## Exercise
Every entry below must be retyped exactly, and the pictures must be left out.

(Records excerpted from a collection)
/---

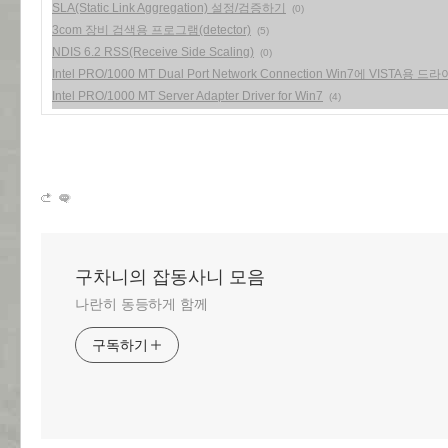
SLA(Static Link Aggregation) 설정/검증하기
(0)
3com 장비 검색용 프로그램(detector)
(5)
NDIS 6.2 RSS(Receive Side Scaling)
(0)
Intel PRO/1000 MT Dual Port Network Connection Win7에 VISTA
Intel PRO/1000 MT Server Adapter Driver for Win7
(4)
구차니의 잡동사니 모음
나란히 동등하게 함께
구독하기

\---

## Task solution
SLA(Static Link Aggregation) 설정/검증하기
(0)
3com 장비 검색용 프로그램(detector)
(5)
NDIS 6.2 RSS(Receive Side Scaling)
(0)
Intel PRO/1000 MT Dual Port Network Connection Win7에 VISTA
Intel PRO/1000 MT Server Adapter Driver for Win7
(4)
구차니의 잡동사니 모음
나란히 동등하게 함께
구독하기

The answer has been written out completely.